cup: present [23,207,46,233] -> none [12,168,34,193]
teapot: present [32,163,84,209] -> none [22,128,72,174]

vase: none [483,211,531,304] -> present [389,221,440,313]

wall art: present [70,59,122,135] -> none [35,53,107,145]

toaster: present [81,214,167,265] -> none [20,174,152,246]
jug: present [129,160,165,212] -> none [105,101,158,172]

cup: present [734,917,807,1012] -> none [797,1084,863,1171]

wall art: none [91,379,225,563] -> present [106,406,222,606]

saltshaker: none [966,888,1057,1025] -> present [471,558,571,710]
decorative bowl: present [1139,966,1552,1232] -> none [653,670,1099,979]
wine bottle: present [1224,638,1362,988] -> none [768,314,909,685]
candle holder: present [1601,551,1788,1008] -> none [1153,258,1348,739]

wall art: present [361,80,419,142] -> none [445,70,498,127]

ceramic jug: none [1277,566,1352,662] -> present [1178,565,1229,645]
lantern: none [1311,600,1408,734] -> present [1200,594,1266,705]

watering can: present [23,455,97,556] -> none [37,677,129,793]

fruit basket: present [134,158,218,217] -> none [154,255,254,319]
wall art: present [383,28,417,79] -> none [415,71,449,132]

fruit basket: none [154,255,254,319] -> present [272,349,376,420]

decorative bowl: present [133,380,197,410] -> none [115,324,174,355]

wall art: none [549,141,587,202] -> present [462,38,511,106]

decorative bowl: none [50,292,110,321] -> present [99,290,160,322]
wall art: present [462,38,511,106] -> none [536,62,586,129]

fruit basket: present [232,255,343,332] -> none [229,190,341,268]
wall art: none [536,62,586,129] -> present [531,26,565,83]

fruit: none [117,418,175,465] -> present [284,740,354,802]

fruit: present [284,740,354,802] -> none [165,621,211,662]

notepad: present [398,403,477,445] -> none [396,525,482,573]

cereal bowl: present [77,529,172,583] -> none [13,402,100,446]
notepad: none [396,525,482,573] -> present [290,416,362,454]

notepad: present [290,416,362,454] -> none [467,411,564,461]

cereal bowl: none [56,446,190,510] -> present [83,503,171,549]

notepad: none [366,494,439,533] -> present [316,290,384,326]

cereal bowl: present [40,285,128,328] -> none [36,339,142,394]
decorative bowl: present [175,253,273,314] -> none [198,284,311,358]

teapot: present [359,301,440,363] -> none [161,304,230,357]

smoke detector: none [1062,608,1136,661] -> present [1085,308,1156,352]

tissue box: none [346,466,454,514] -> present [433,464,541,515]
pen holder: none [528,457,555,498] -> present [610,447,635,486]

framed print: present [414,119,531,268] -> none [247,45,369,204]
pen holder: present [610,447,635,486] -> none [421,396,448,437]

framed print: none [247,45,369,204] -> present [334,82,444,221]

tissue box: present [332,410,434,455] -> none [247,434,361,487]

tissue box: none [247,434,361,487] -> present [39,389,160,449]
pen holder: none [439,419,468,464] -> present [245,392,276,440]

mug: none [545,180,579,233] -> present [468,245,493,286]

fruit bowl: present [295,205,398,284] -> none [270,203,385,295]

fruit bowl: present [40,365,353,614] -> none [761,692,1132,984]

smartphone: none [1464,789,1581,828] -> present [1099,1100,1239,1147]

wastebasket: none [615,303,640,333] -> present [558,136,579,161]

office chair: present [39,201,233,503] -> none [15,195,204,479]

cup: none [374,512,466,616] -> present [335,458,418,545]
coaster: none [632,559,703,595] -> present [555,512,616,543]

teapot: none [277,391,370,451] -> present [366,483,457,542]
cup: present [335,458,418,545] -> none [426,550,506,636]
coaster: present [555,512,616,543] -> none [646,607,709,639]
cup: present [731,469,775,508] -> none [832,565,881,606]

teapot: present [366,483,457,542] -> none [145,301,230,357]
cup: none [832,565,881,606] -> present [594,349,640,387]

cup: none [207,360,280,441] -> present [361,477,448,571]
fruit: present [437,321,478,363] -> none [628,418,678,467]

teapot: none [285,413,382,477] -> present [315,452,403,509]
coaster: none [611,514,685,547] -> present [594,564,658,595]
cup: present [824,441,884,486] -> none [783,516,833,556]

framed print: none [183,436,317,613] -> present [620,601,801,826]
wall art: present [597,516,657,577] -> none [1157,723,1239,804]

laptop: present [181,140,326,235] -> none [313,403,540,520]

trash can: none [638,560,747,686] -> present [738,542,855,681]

What this task involves
Copy out every line of the data that includes the word "coaster".

Problem solution
coaster: none [632,559,703,595] -> present [555,512,616,543]
coaster: present [555,512,616,543] -> none [646,607,709,639]
coaster: none [611,514,685,547] -> present [594,564,658,595]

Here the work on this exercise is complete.